Dit que l’implication du véhicule piloté par monsieur [L] [D] à l’origine des blessures occasionnées à monsieur [B] [S] le 23 janvier 2011 n’est pas établie.
Déboute madame [LL] [S], madame [P] [S], monsieur [RF] [S], représenté par l’UDAF de l’Hérault, madame [C] [S], madame [G] [WY], madame [E] [S], madame [UJ] [M], madame [Y] [M], madame [A] [S], monsieur [H] [U], madame [W] [U], monsieur [GF] [U], madame [V] [S], monsieur [Z] [J], madame [O] [S], madame [JW] [S] et monsieur [T] [S] de leur demande de provision et de celle formée en application des dispositions de l’article 700 du Code de procédure civile formée àl’encontre de la compagnie d’assurances ALLIANZ IARD.
Déboute la compagnie d’assurances ALLIANZ IARD de sa demande formée en application des dispositions de l’article 700 du Code de procédure civile.

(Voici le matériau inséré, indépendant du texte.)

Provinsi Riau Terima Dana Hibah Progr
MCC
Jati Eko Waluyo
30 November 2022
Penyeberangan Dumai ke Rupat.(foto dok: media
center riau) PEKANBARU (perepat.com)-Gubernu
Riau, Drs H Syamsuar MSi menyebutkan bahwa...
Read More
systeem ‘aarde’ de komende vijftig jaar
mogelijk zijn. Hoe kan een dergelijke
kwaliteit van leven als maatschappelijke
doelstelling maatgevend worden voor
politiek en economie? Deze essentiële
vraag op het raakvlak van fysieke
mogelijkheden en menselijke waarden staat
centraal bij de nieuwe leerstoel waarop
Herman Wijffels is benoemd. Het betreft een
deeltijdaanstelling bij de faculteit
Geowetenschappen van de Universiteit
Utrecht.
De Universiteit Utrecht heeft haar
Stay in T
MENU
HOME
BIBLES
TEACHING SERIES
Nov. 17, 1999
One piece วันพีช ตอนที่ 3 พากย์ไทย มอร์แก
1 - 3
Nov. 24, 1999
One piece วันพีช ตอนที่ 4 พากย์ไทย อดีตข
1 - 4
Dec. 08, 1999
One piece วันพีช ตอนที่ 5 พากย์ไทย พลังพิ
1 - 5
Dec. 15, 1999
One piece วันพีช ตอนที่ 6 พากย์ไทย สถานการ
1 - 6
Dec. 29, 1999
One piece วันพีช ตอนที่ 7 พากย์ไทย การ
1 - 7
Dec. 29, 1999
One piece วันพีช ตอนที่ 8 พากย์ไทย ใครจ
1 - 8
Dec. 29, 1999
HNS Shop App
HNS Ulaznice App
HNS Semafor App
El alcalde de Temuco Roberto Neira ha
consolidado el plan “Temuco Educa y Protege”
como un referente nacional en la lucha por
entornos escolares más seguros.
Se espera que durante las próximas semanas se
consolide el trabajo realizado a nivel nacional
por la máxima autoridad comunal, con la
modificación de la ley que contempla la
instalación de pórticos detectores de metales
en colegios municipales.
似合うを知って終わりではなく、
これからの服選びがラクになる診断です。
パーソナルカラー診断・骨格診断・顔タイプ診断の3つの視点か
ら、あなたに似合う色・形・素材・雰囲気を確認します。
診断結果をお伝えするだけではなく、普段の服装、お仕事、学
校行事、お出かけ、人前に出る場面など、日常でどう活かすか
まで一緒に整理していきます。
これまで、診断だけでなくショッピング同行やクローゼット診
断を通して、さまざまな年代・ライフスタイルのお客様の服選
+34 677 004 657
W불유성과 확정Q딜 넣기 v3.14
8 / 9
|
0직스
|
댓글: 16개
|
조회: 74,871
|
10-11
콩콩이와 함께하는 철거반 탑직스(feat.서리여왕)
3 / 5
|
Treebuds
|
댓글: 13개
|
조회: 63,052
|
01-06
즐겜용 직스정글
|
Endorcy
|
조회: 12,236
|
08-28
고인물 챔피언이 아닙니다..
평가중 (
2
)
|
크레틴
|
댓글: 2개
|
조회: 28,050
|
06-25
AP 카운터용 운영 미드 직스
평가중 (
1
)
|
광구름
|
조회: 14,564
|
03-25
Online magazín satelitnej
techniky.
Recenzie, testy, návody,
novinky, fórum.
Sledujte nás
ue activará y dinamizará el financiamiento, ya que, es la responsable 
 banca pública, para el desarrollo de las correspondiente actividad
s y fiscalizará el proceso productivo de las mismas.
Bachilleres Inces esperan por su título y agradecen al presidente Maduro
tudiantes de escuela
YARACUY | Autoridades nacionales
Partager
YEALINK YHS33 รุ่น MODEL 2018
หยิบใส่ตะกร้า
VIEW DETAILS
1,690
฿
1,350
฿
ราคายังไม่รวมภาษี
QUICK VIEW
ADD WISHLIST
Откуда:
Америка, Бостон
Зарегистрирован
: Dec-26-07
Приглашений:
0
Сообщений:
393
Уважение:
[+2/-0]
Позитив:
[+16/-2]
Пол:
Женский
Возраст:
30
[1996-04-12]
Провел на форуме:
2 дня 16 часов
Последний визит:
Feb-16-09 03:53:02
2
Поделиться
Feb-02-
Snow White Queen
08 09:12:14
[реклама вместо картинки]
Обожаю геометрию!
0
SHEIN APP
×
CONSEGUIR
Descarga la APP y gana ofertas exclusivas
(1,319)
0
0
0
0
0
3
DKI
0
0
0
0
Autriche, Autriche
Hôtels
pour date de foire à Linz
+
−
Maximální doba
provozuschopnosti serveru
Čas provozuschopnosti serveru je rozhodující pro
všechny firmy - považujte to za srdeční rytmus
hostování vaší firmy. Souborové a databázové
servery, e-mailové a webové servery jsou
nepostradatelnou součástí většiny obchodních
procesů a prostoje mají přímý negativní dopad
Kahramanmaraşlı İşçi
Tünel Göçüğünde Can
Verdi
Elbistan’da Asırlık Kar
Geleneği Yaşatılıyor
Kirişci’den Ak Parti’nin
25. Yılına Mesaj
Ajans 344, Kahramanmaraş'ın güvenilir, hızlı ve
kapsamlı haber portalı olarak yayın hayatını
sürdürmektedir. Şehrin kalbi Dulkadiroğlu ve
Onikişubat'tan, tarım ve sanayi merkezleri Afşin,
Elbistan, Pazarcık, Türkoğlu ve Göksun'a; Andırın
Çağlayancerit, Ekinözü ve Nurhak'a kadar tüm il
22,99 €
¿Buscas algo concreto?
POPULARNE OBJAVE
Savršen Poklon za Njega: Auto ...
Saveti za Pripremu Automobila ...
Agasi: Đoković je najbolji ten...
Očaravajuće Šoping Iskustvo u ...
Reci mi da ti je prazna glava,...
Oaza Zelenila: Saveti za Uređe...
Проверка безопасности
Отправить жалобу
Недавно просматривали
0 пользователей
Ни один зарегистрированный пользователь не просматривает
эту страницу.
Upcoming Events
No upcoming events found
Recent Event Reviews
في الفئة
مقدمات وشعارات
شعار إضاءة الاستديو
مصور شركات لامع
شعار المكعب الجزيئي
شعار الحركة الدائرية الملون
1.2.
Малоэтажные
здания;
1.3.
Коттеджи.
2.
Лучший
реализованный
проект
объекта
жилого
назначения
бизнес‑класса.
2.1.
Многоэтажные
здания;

Déclare le jugement opposable à la Caisse Primaire d’Assurance Maladie de l’Hérault.
Condamne madame [LL] [S], madame [P] [S], monsieur [RF] [S], représenté par l’UDAF de l’Hérault, madame [C] [S], madame [G] [WY], madame [E] [S], madame [UJ] [M], madame [Y] [M], madame [A] [S], monsieur [H] [U], madame [W] [U], monsieur [GF] [U], madame [V] [S], monsieur [Z] [J], madame [O] [S], madame [JW] [S] et monsieur [T] [S] aux dépens.